Отделение издательства ютилось в двух с половиной комнатах, со скрипом выделенных областной газетой. В одной из них, окутавшись сигаретным дымом, дергалось, елозило на стуле, хваталось за телефон, сорило пеплом местное культурное светило – Сыроквасова Октябрина Перфильевна, двигая вперед и дальше местную литературу. Сыроквасова считала себя самым сведущим человеком: если не во всей стране, то в Вейске ей по интеллекту равных не было.
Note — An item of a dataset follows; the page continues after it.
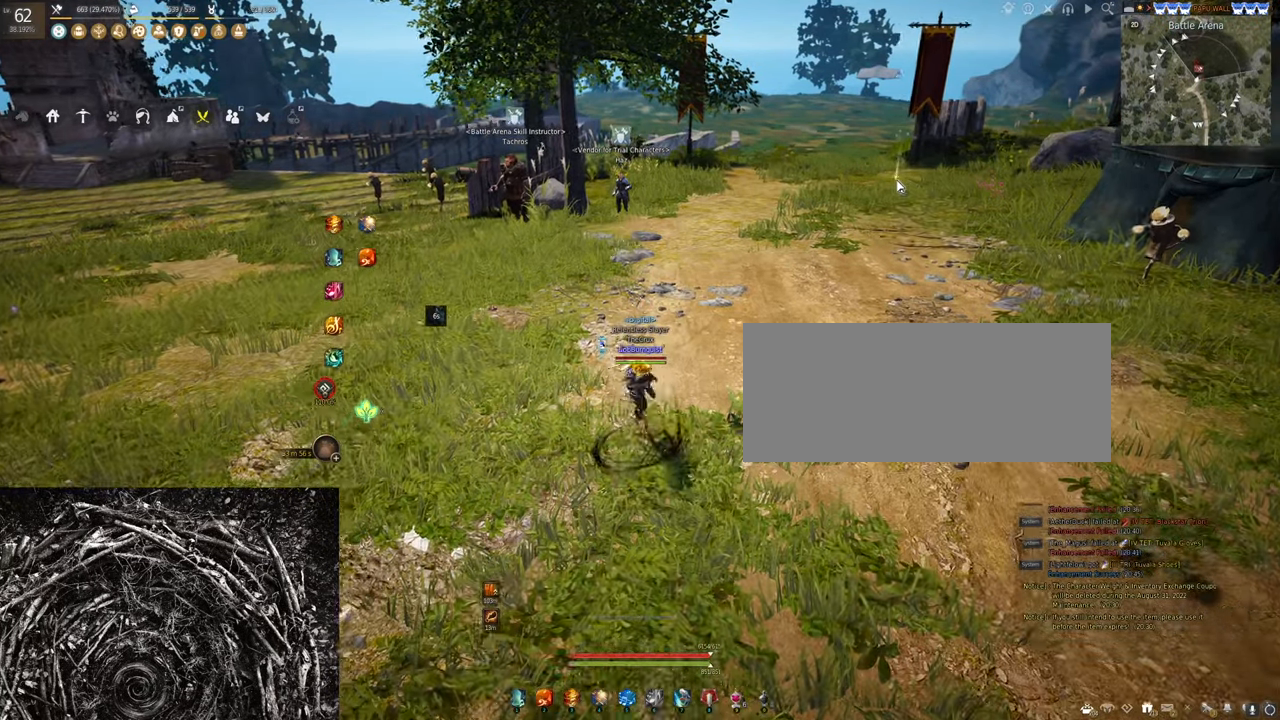
{"keys": ["f"], "mouse": [], "events": [[33, "a", "down"], [200, "a", "up"]]}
Она делала доклады и отчеты о текущей литературе, делилась планами издательства через газету, иногда, в газетах же, и рецензировала книги здешних авторов, к месту и не к месту вставляя цитаты из Вергилия и Данте, из Савонаролы, Спинозы, Рабле, Гегеля и Экзюпери, Канта и Эренбурга, Юрия Олеши, Трегуба и Ермилова, впрочем, и прах Эйнштейна с Луначарским иногда тревожила, вождей мирового пролетариата вниманием тоже не обходила.
Все уже давно с книгой Сошнина решено. Рассказы из нее напечатаны пусть и в тонких, но столичных журналах, разочка три их снисходительно упомянули в обзорных критических статьях, он пять лет простоял «в затылок», попал в план, утвердился в нем, осталось отредактировать и оформить книгу.
Назначив время делового свидания ровно в десять, Сыроквасова явилась в отделение издательства к двенадцати. Опахнув Сошнина табачищем, запыхавшаяся, она промчалась мимо него по темному коридору – лампочки кто-то «увел», – хрипло бросила «Извините!» и долго хрустела ключом в неисправном замке, вполголоса ругаясь.
Наконец дверь рассерженно крякнула, и старая, плотно не притворяющаяся плица пустила в коридор щель серого, унылого света: на улице вторую неделю шел мелкий дождь, размывший снег в кашу, превративший в катушки улицы и переулки. На речке начался ледоход – в декабре-то!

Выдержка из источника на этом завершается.